Psichiatra del carcere di Rebibbia incriminata di omicidio colposo

Il 18 settembre di due anni fa, Alice Sebesta, di nazionalità tedesca assassinò i suoi figli, mentre si trovava nel carcere di Rebibbia.

La donna li lanciò giù dalle scale nella sezione femminile.

Prosciolta per vizio totale di mente

I fatti imputati alla tedesca Alice Sebesta risalgono al 18 settembre di due anni fa.
La donna all’epoca era nel carcere romano di Rebibbia, quel tragico giorno uccise i due figli, Faith e Divine, buttandoli giù dalla tromba delle scale nella sezione femminile.

Nel corso del processo a suo carico, la cittadina tedesca ha ricevuto un’assoluzione dall’accusa di aver ucciso i propri figli, per vizio totale di mente.

Tuttavia se non sarà lei a pagare per la morte delle due creature, al suo posto potrebbe pagare la psichiatra del carcere, in quanto la dottoressa non avrebbe visitato la donna per ben tre volte.

La figlia della donna, che aveva solo sei mesi, morì subito mentre il secondo figlio è deceduto a causa del trauma per la caduta, pochi giorni dopo, all’ospedale pediatrico Bambino Gesù.

“Li ho liberati, ora stanno bene”

sono state le parole pronunciate tra le lacrime subito dopo l’omicidio.

Incapace di intendere

Secondo una perizia psichiatrica richiesta dal giudice, Alice Sebesta è stata  definita incapace di intendere e di volere, tuttavia proprio perché giudicata incapace, in carcere al suo posto potrebbe andarci la psichiatra che, nonostante le ripetute richieste, non ha visitato la donna che ha compiuto l’insano gesto.

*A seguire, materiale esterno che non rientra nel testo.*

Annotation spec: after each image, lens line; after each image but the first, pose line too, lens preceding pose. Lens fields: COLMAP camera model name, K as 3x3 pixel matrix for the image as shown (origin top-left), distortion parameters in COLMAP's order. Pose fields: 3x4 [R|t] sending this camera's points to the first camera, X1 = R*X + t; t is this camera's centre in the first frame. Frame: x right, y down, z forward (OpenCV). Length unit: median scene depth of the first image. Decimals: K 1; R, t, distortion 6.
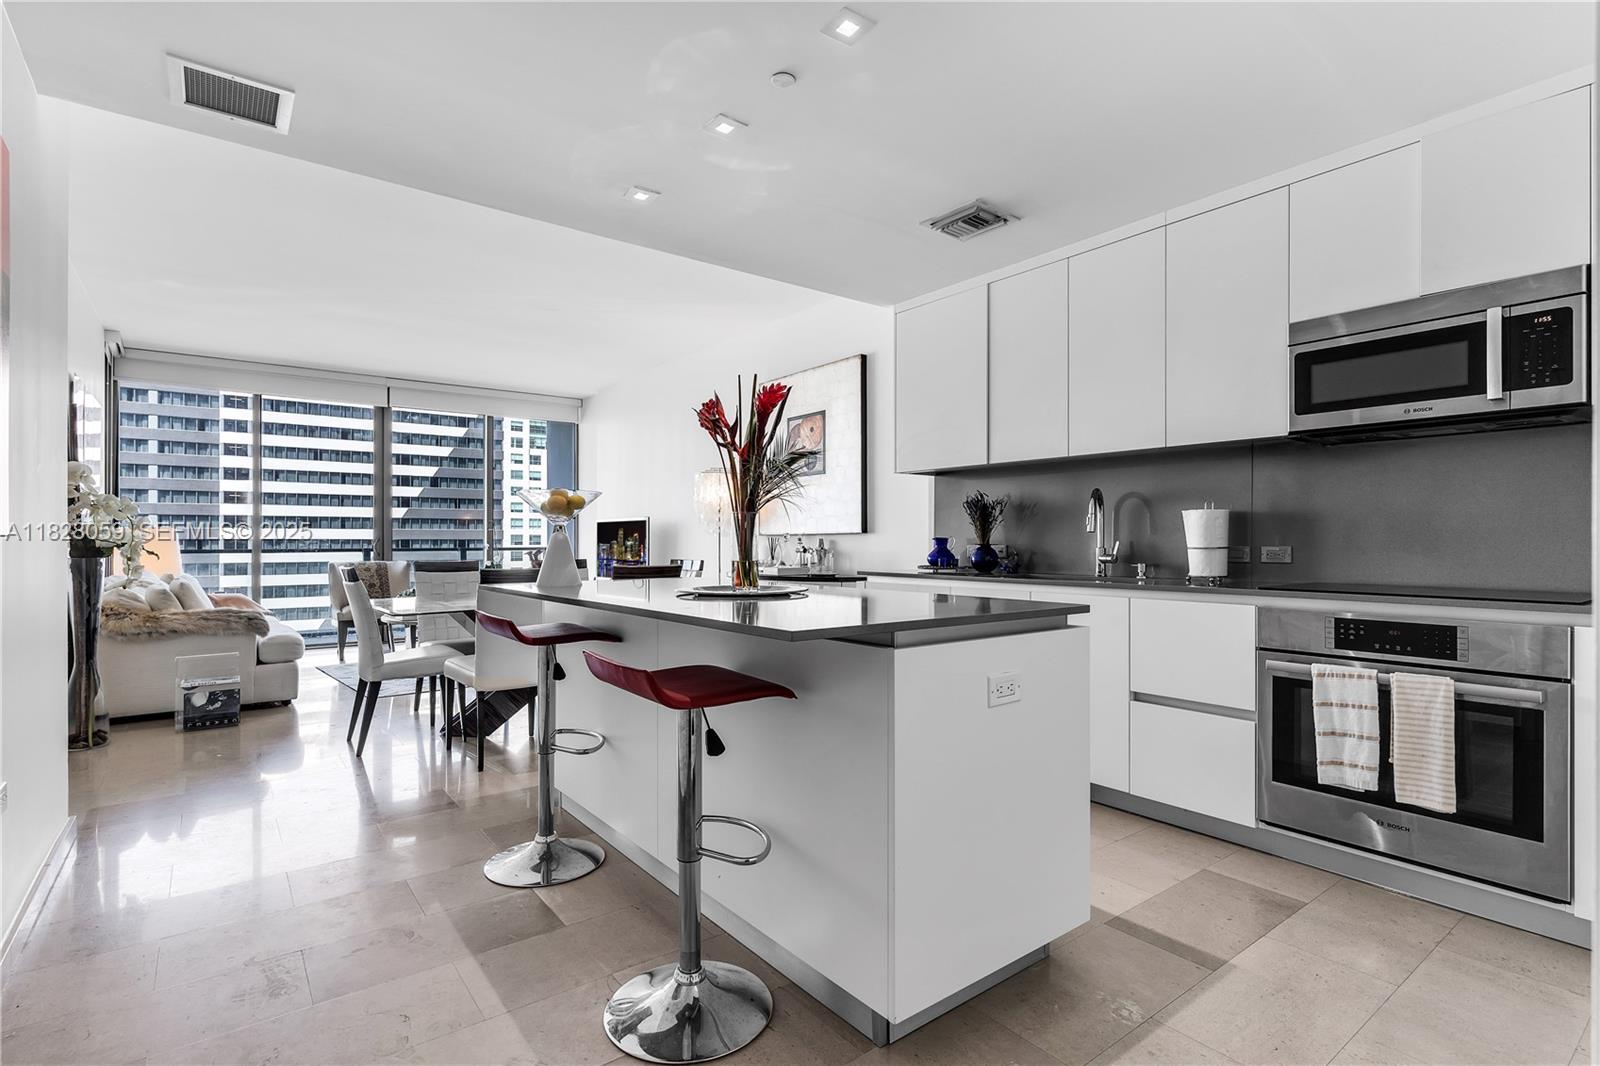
lens RADIAL K [[766.1, 0, 796.6], [0, 766.1, 536.0], [0, 0, 1]] dist [-0.000374, 0.000196]
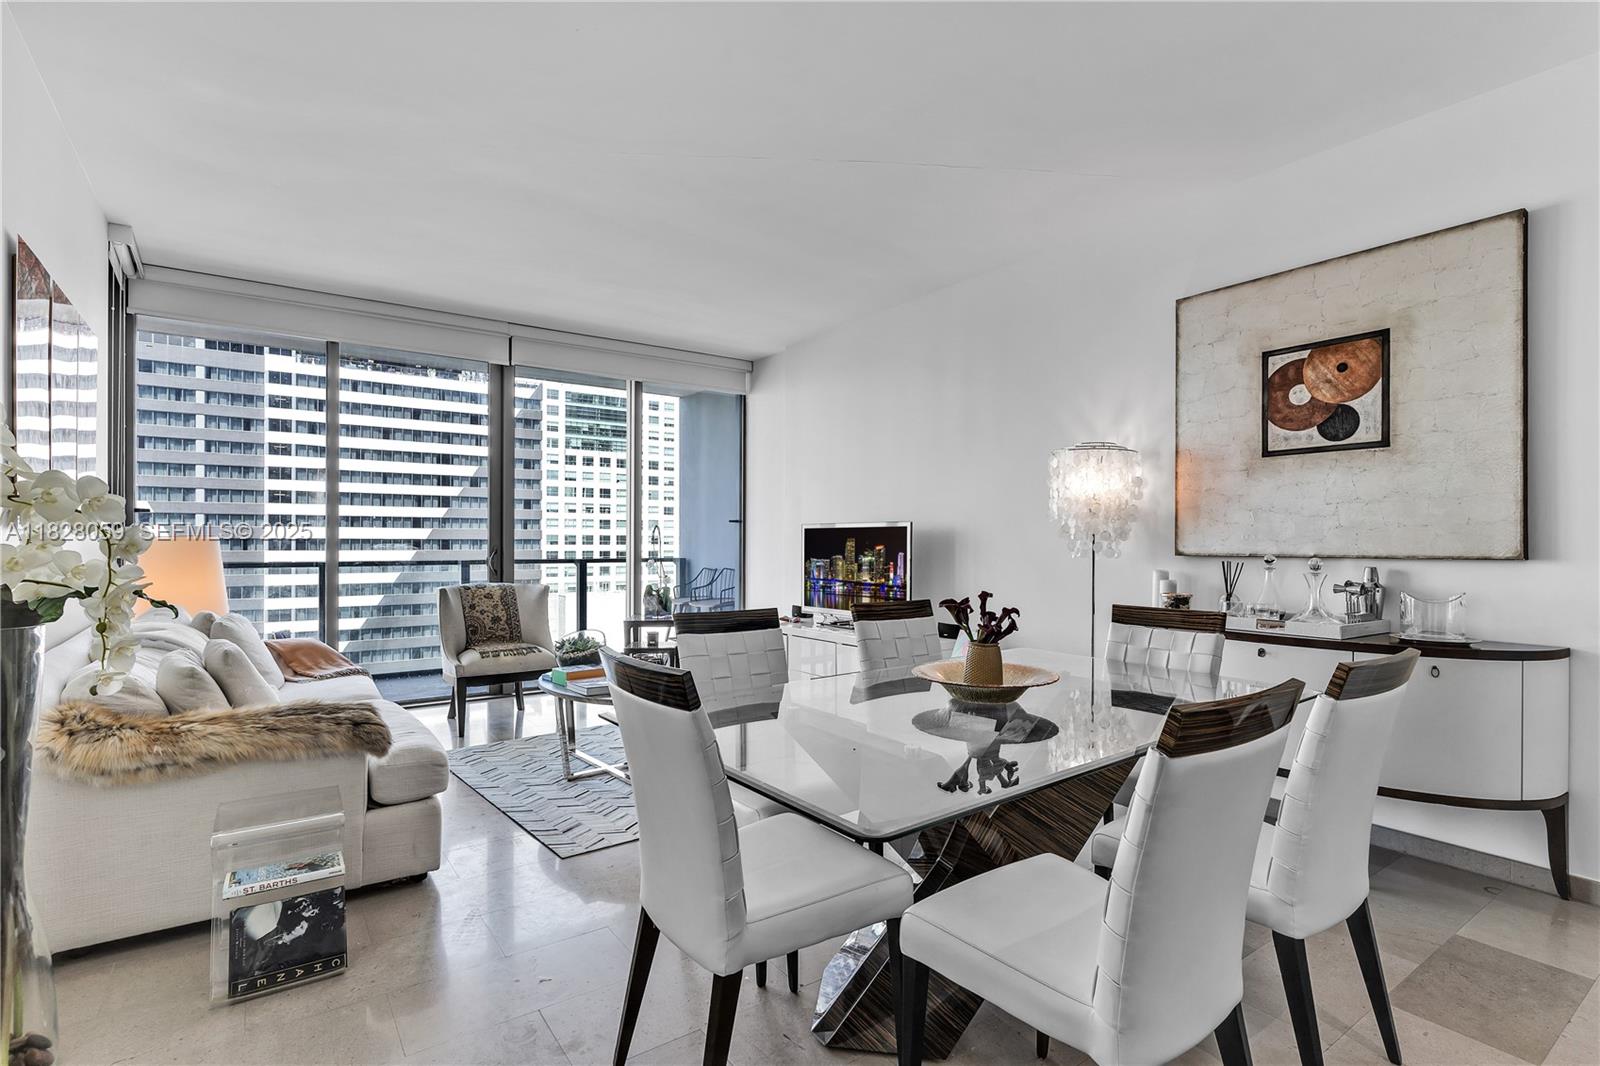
lens RADIAL K [[760.1, 0, 802.5], [0, 760.1, 540.6], [0, 0, 1]] dist [-0.004270, 0.000750]
pose [[0.999600, 0.003752, -0.028039, -0.540011], [-0.003592, 0.999977, 0.005769, -0.023899], [0.028060, -0.005666, 0.999590, 0.675879]]
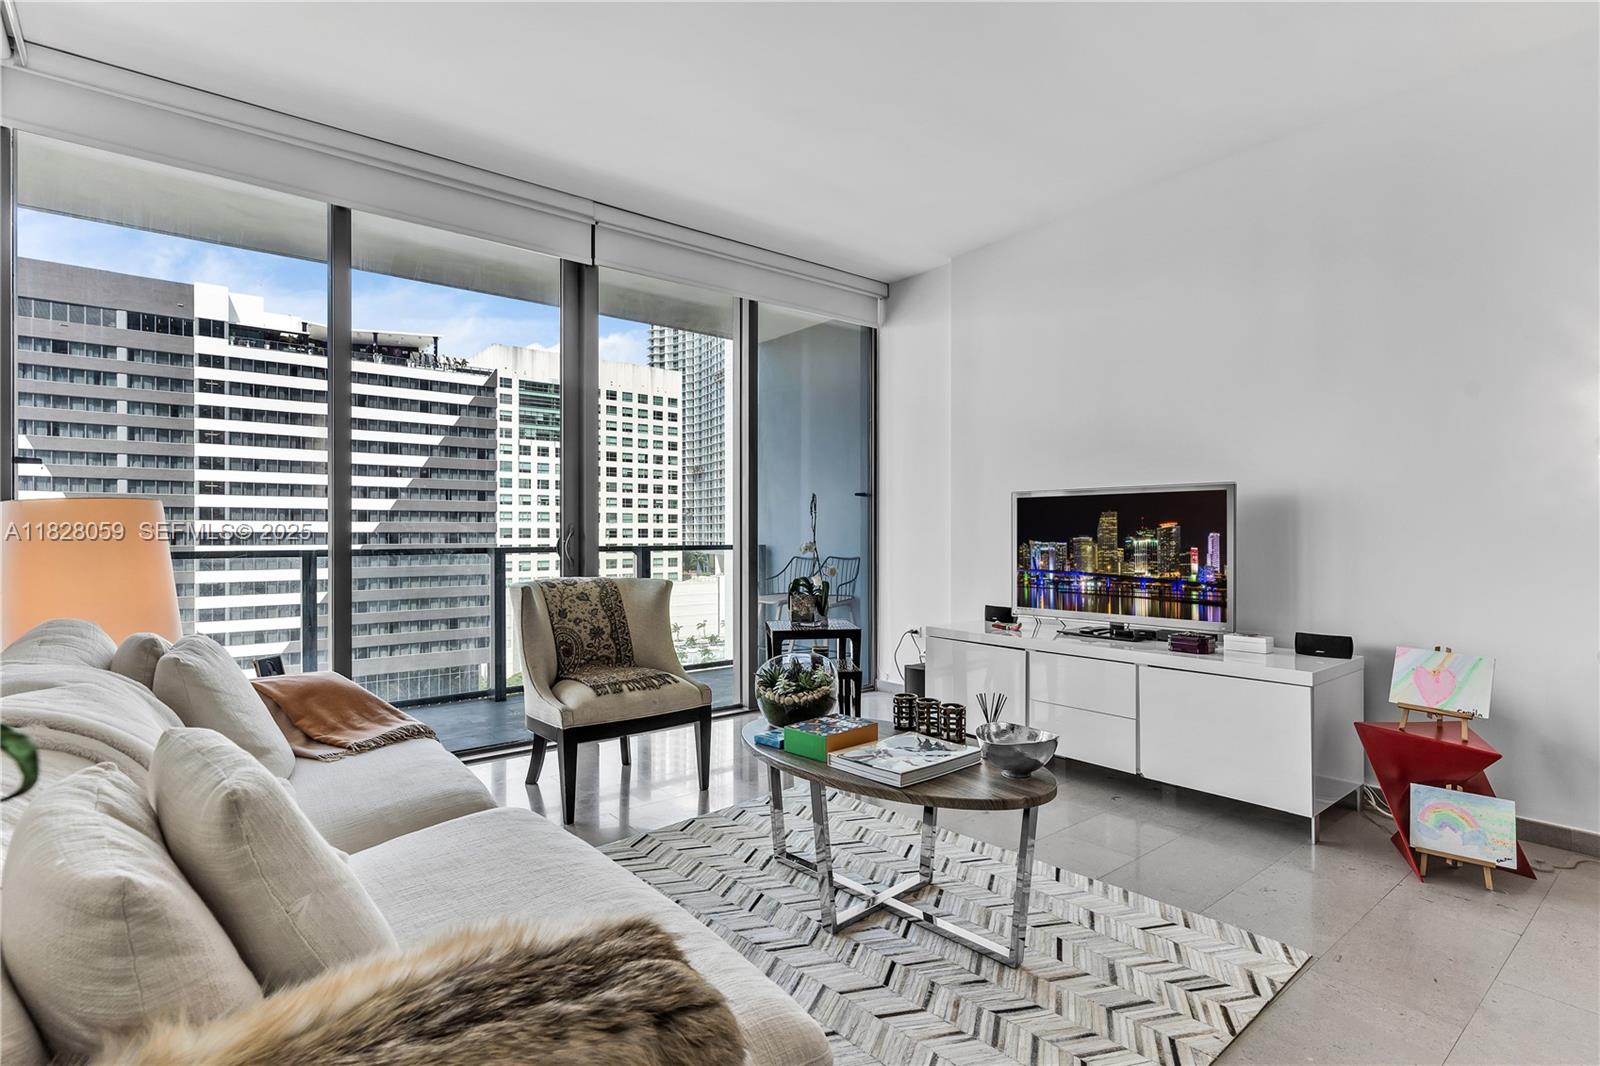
lens RADIAL K [[767.4, 0, 801.0], [0, 767.4, 533.4], [0, 0, 1]] dist [0.002348, -0.000940]
pose [[0.999713, -0.000514, 0.023947, -0.920890], [0.000374, 0.999983, 0.005842, 0.005304], [-0.023950, -0.005831, 0.999696, 1.119343]]
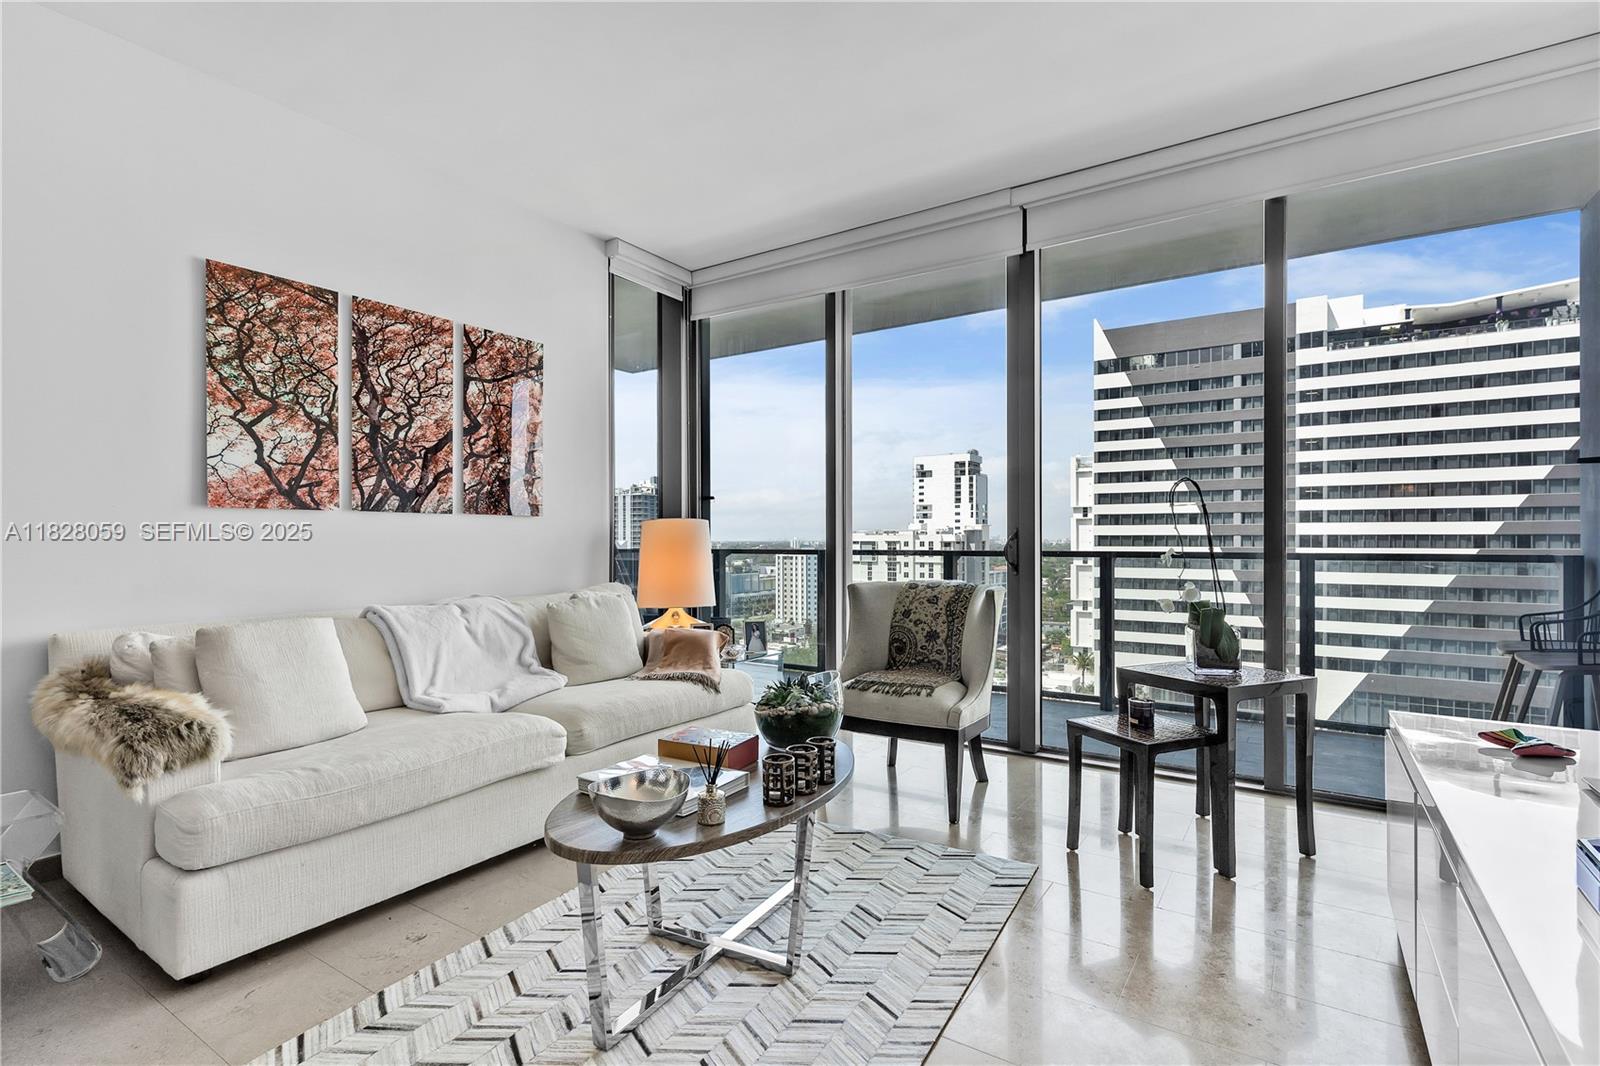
lens RADIAL K [[768.7, 0, 804.8], [0, 768.7, 538.7], [0, 0, 1]] dist [0.010410, 0.000398]
pose [[0.331664, 0.002660, -0.943394, -0.292328], [0.006198, 0.999968, 0.004999, 0.005602], [0.943377, -0.007505, 0.331637, 1.607336]]
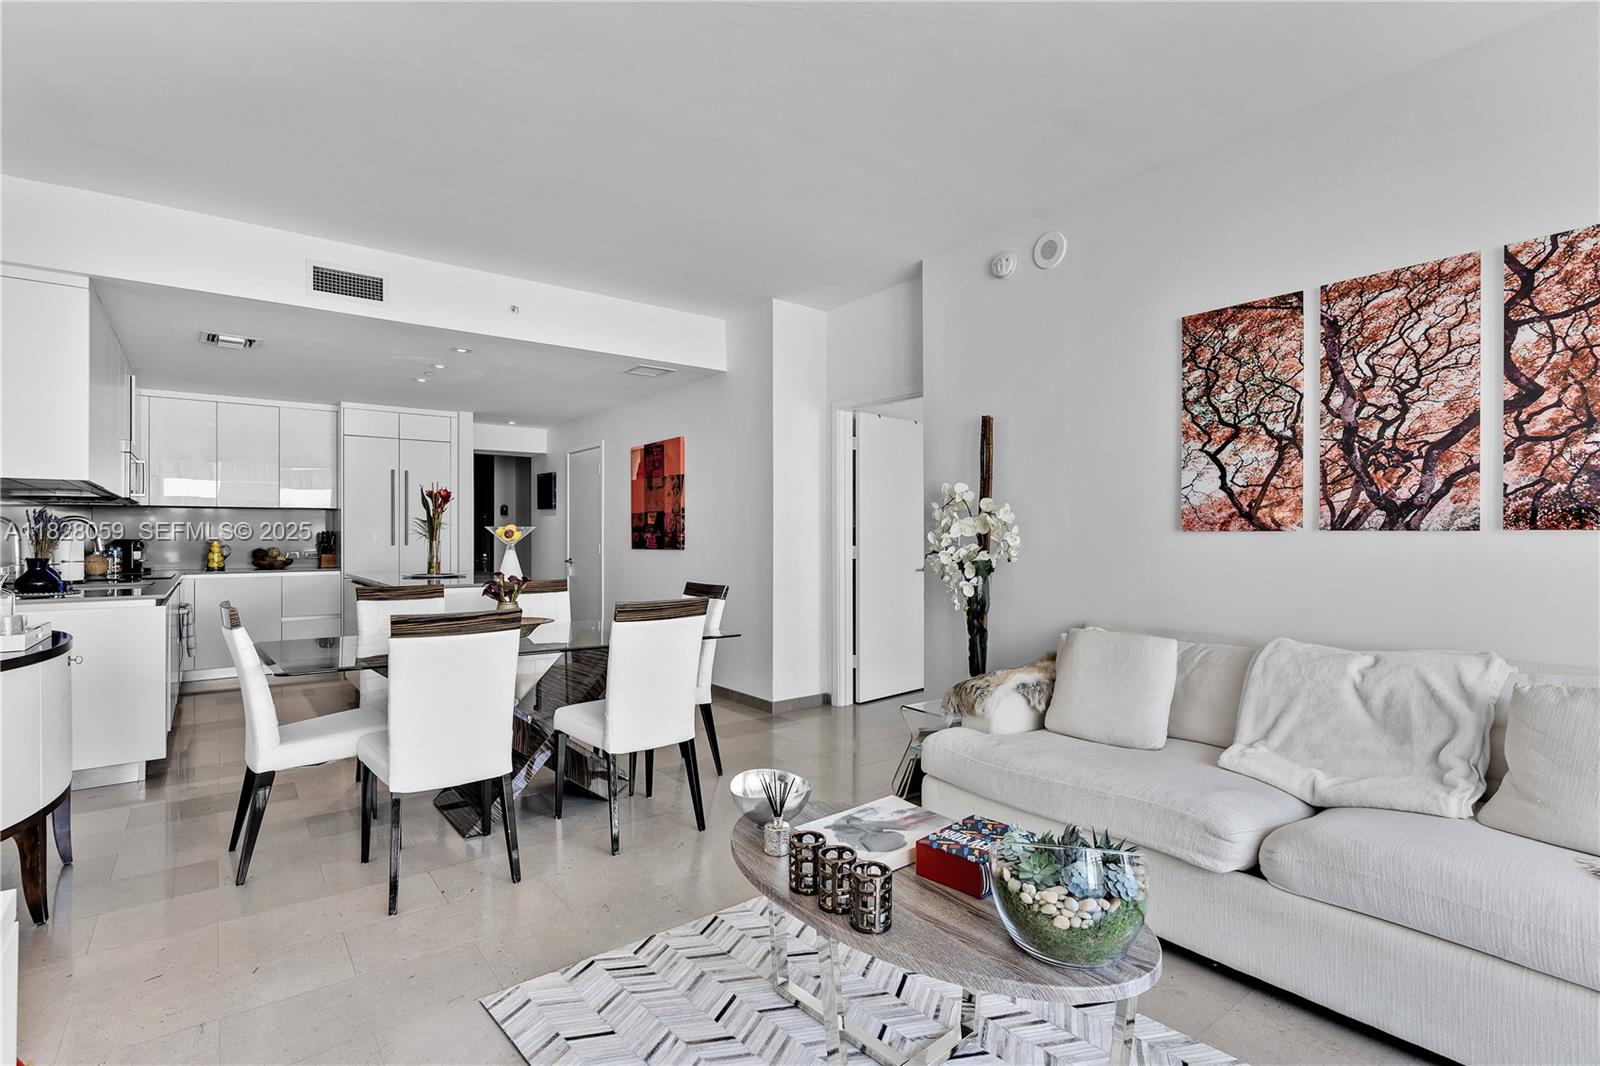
lens RADIAL K [[758.5, 0, 789.4], [0, 758.5, 539.3], [0, 0, 1]] dist [0.001451, -0.000315]
pose [[-0.999972, 0.005846, -0.004680, -0.756377], [0.005833, 0.999979, 0.002914, -0.021654], [0.004697, 0.002887, -0.999985, 2.175169]]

Come riferisce Fanpage, ora il medico è sottoposto a indagine con l’accusa di omicidio colposo. 

La procura di Roma nella persona del procuratore Eleonora Fini ha avanzato la domanda di rinvio a giudizio per la morte dei due bambini.

La psichiatra aveva avuto più volte la richiesta di controllare la donna, dal comandante del reparto e dal personale dell’asilo.

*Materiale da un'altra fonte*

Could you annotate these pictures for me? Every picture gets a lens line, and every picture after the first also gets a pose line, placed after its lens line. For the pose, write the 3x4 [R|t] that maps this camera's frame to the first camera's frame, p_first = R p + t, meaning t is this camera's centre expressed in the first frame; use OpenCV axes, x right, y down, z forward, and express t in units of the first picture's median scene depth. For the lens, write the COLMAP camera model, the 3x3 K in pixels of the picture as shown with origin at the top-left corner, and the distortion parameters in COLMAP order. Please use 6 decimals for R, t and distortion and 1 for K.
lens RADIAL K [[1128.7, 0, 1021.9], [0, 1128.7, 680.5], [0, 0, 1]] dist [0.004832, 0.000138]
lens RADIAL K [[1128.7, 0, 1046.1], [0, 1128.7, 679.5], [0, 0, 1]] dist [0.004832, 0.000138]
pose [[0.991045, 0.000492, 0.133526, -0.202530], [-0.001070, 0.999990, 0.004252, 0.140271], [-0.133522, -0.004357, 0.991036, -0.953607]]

Sebesta era stata condotta in carcere il 28 agosto, e da subito aveva dato segni di squilibrio mentale, tanto che le stesse detenute, compagne di cella della donna, si erano mostrate

“preoccupate per la propria incolumità e per quella dei loro figli”.

Ciononostante la psichiatra non aveva ritenuto giusto visitare la paziente.

L’assurdo è che lo stesso giorno che la donna ha ucciso i suoi figli era stata fatta un’altra richiesta di visitare la detenuta.